I don’t know about you, but I just don’t get the need for self-help books. It’s not that I’ve never felt lacking (I mean, who hasn’t?) or that no one else knows what I’m going through and thus isn’t qualified to give me advice (Really? There’s no one else on the whole planet that’s gone through what I’m going through?). I think it’s more that the advice given just sounds so patronizing and often like the author is asking to have a pity party.

And I have these same issues with Waiting for Jack by Kristen Moeller. Moeller has admittedly gone though a lot in her life, from battling bulimia, substance abuse and depression to her efforts in drug recovery centers and putting herself through graduate school.

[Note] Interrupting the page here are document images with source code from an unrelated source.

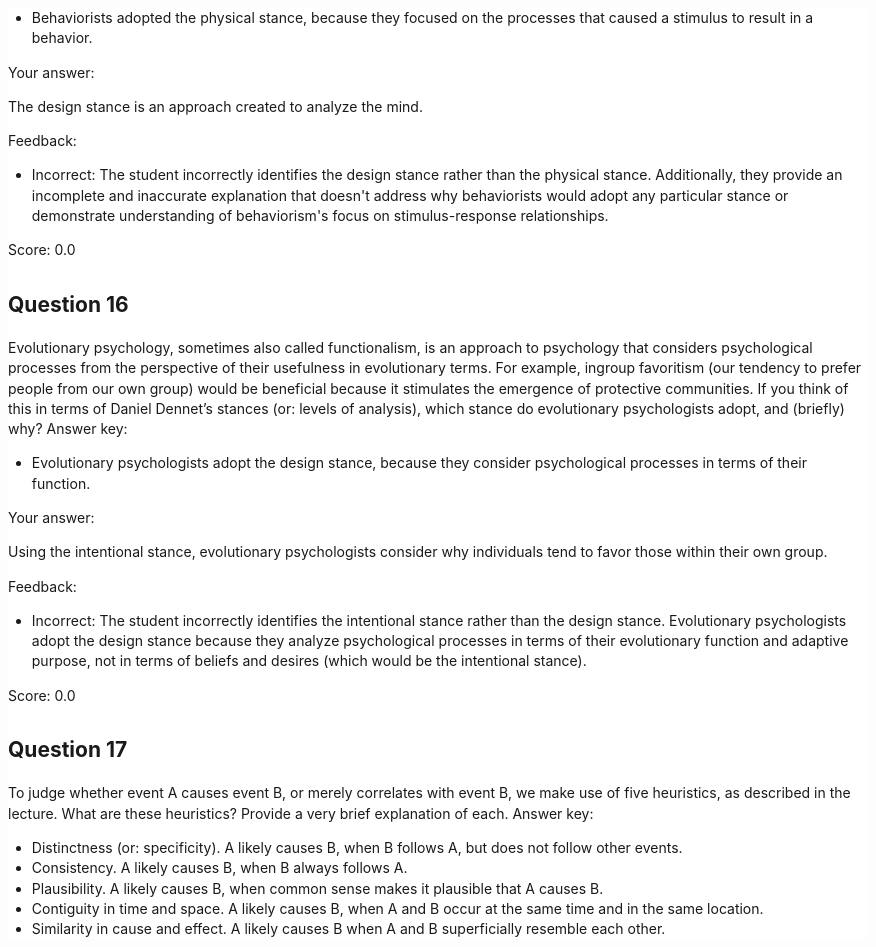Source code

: - Behaviorists adopted the physical stance, because they focused on the processes that caused a stimulus to result in a behavior.

Your answer:

The design stance is an approach created to analyze the mind.

Feedback:

- Incorrect: The student incorrectly identifies the design stance rather than the physical stance. Additionally, they provide an incomplete and inaccurate explanation that doesn't address why behaviorists would adopt any particular stance or demonstrate understanding of behaviorism's focus on stimulus-response relationships.

Score: 0.0

## Question 16
            
Evolutionary psychology, sometimes also called functionalism, is an approach to psychology that considers psychological processes from the perspective of their usefulness in evolutionary terms. For example, ingroup favoritism (our tendency to prefer people from our own group) would be beneficial because it stimulates the emergence of protective communities. If you think of this in terms of Daniel Dennet’s stances (or: levels of analysis), which stance do evolutionary psychologists adopt, and (briefly) why?
Answer key:

- Evolutionary psychologists adopt the design stance, because they consider psychological processes in terms of their function.

Your answer:

Using the intentional stance, evolutionary psychologists consider why individuals tend to favor those within their own group.

Feedback:

- Incorrect: The student incorrectly identifies the intentional stance rather than the design stance. Evolutionary psychologists adopt the design stance because they analyze psychological processes in terms of their evolutionary function and adaptive purpose, not in terms of beliefs and desires (which would be the intentional stance).

Score: 0.0

## Question 17
            
To judge whether event A causes event B, or merely correlates with event B, we make use of five heuristics, as described in the lecture. What are these heuristics? Provide a very brief explanation of each.
Answer key:

- Distinctness (or: specificity). A likely causes B, when B follows A, but does not follow other events.
- Consistency. A likely causes B, when B always follows A.
- Plausibility. A likely causes B, when common sense makes it plausible that A causes B.
- Contiguity in time and space. A likely causes B, when A and B occur at the same time and in the same location.
- Similarity in cause and effect. A likely causes B when A and B superficially resemble each other.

Moeller aims to teach her readers how to stop waiting for their lives to begin and become the impetus for change themselves.

While Moeller’s personal story is sometimes compelling and strikingly authentic, much of her situation feels rather idiosyncratic. She does offer some solid advice in terms of the big picture, but often falls short in the details and the book is centered so much on Moeller’s life that it can sometimes be hard to translate to real world problems.

If it weren’t for the fact that the tone of Waiting for Jack is so obviously self-help oriented, I would recommend this book as one big Chicken Soup for the [insert your favorite title here] Soul, because it does inspire you to take a second look at your life. In the end, Moeller does get you to relate to her experiences, but the tone is wrong for the casual reader and it’s too focused on Moeller to be called a true self-help book.

Grade: C+

Waiting for Jack is currently available.